[[ TEXT open ]]
Yaakov Hefetz (Jakow Chefec) was born in 1921 in Daugavpils, southeastern Latvia, as the third of seven children. His father Pinhas was a tinsmith. The family observed Jewish traditions. Yaakov finished a Hebrew elementary school and continued to study at a Jewish vocational school, which he completed in 1938 as a carpenter. He was a member of the leftist Zionist movement Hashomer Hatzair.
In August 1940, in the aftermath of the Molotov-Ribbentrop Pact, Latvia was annexed to the Soviet Union, and Yaakov Hefetz became a Soviet citizen overnight. His family was classified as "proletarian" – i.e., poor and working – by the new authorities. Therefore, they were not deported to the eastern regions of the USSR.
On June 22, 1941, the Soviet-German War broke out, and on June 27 the Hefetz family left Daugavpils on foot, hoping to cross the old border into Russia. En route, they had to endure German air raids and bombings; in the end, most of the family decided to return to Daugavpils, while Yaakov continued on his way. He managed to cross into Russia, and was evacuated to the Lower Volga region. He later moved to southern Kazakhstan, where he worked as a carpenter.
[[ TEXT closed ]]
[[ RECORDS SHOWN open ]]
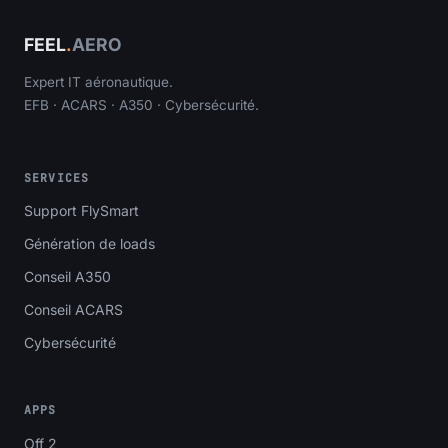
FEEL
.
AERO
Expert IT aéronautique.
EFB · ACARS · A350 · Cybersécurité.
SERVICES
Support FlySmart
Génération de loads
Conseil A350
Conseil ACARS
Cybersécurité
APPS
Off 2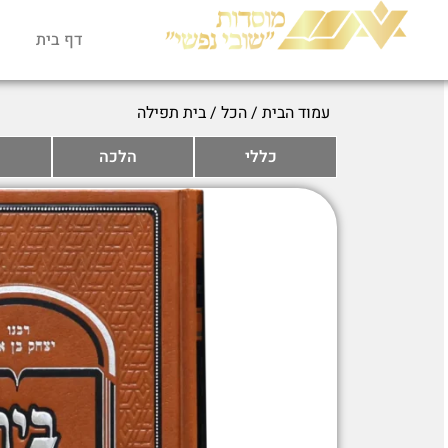
דף בית
עמוד הבית
/
הכל
/ בית תפילה
כללי
הלכה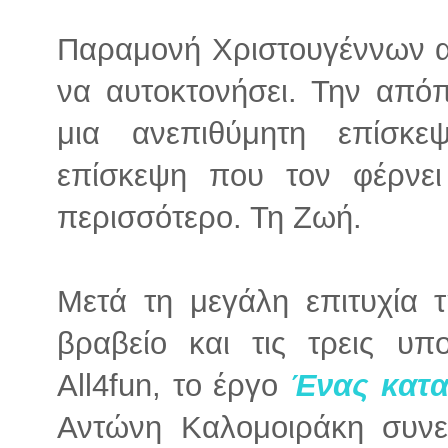
Παραμονή Χριστουγέννων α
να αυτοκτονήσει. Την απόπ
μια ανεπιθύμητη επίσκ
επίσκεψη που τον φέρνει
περισσότερο. Τη Ζωή.
Μετά τη μεγάλη επιτυχία 
βραβείο και τις τρεις υπ
All4fun, το έργο
Ένας
κατα
Αντώνη Καλομοιράκη συνεχ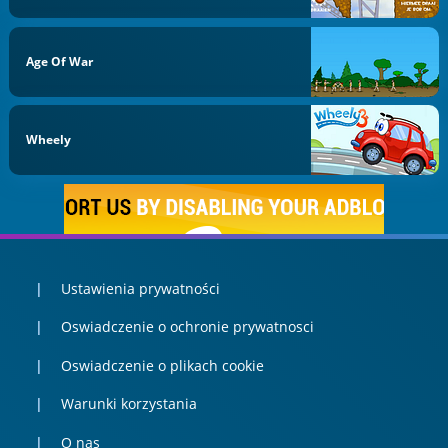
Age Of War
Wheely
Ustawienia prywatności
Oswiadczenie o ochronie prywatnosci
Oswiadczenie o plikach cookie
Warunki korzystania
O nas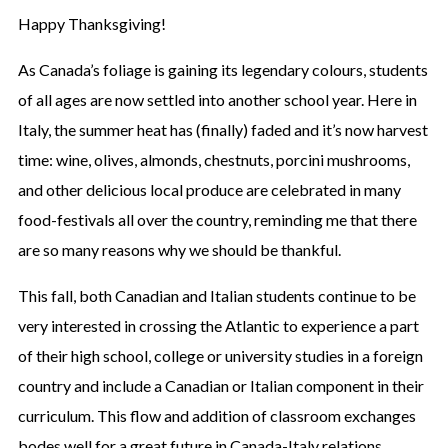
Happy Thanksgiving!
As Canada’s foliage is gaining its legendary colours, students
of all ages are now settled into another school year. Here in
Italy, the summer heat has (finally) faded and it’s now harvest
time: wine, olives, almonds, chestnuts, porcini mushrooms,
and other delicious local produce are celebrated in many
food-festivals all over the country, reminding me that there
are so many reasons why we should be thankful.
This fall, both Canadian and Italian students continue to be
very interested in crossing the Atlantic to experience a part
of their high school, college or university studies in a foreign
country and include a Canadian or Italian component in their
curriculum. This flow and addition of classroom exchanges
bodes well for a great future in Canada-Italy relations.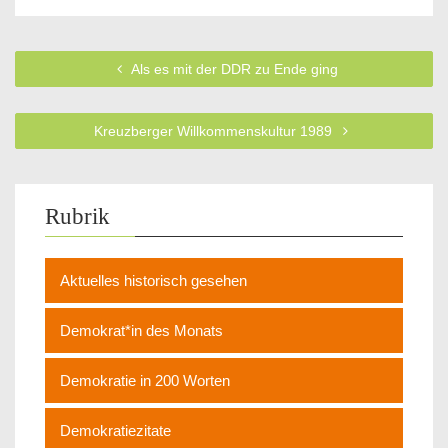
Als es mit der DDR zu Ende ging
Kreuzberger Willkommenskultur 1989
Rubrik
Aktuelles historisch gesehen
Demokrat*in des Monats
Demokratie in 200 Worten
Demokratiezitate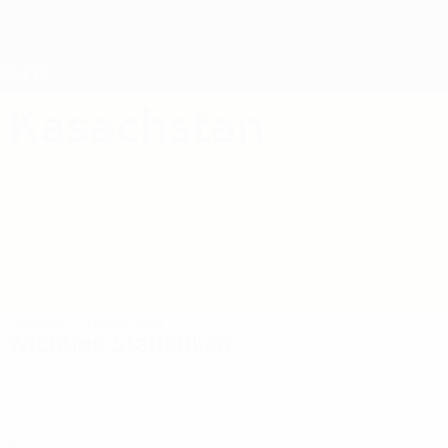
Direkt
zum
Hauptinhalt
Nations League &amp; Women's EURO
Erhalten
Live-Ergebnisse &amp; Statistiken
UEFA Women's EURO
Kasachstan
Kasachstan Women's European Qualifiers 2025
Überblick
Spiele
Kader
Wichtige Statistiken
5
8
[[ RECORDS SHOWN closed ]]
* [WORK TO BE COMPLETED] Reproduce the part of the Yaakov Hefetz text above from "In August 1940, in" up to and including "of the USSR.", word for word.

* [TASK OUTPUT]
In August 1940, in the aftermath of the Molotov-Ribbentrop Pact, Latvia was annexed to the Soviet Union, and Yaakov Hefetz became a Soviet citizen overnight. His family was classified as "proletarian" – i.e., poor and working – by the new authorities. Therefore, they were not deported to the eastern regions of the USSR.